[Records from a data collection]
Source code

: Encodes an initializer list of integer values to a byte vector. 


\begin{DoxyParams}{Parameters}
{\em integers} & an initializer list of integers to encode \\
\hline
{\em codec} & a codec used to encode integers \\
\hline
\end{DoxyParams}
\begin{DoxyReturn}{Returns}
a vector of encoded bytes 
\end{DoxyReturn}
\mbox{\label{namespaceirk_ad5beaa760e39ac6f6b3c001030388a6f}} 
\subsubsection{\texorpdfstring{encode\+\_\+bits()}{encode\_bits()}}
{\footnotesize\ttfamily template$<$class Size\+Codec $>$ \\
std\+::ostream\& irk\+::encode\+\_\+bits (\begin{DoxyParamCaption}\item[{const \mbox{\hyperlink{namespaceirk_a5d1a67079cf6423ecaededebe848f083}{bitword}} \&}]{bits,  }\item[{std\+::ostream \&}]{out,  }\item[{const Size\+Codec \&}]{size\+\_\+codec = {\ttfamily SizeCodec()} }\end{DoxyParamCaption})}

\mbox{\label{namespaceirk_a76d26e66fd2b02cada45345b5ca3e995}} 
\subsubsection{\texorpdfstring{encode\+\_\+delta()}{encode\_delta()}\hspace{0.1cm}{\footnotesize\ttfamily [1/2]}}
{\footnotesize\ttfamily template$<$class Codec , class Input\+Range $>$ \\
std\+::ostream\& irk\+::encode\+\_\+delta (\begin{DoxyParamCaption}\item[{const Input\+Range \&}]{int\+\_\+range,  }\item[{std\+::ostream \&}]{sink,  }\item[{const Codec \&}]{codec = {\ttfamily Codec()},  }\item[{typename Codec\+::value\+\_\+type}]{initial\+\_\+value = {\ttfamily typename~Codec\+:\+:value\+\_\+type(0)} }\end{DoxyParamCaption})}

### [ASSIGNMENT]
Could you please copy the lines above exactly, beginning at the first and ending at the line that contains "Size\+Codec $>$ \\"?

### [SOLUTION FOR THIS TASK]
Source code

: Encodes an initializer list of integer values to a byte vector. 


\begin{DoxyParams}{Parameters}
{\em integers} & an initializer list of integers to encode \\
\hline
{\em codec} & a codec used to encode integers \\
\hline
\end{DoxyParams}
\begin{DoxyReturn}{Returns}
a vector of encoded bytes 
\end{DoxyReturn}
\mbox{\label{namespaceirk_ad5beaa760e39ac6f6b3c001030388a6f}} 
\subsubsection{\texorpdfstring{encode\+\_\+bits()}{encode\_bits()}}
{\footnotesize\ttfamily template$<$class Size\+Codec $>$ \\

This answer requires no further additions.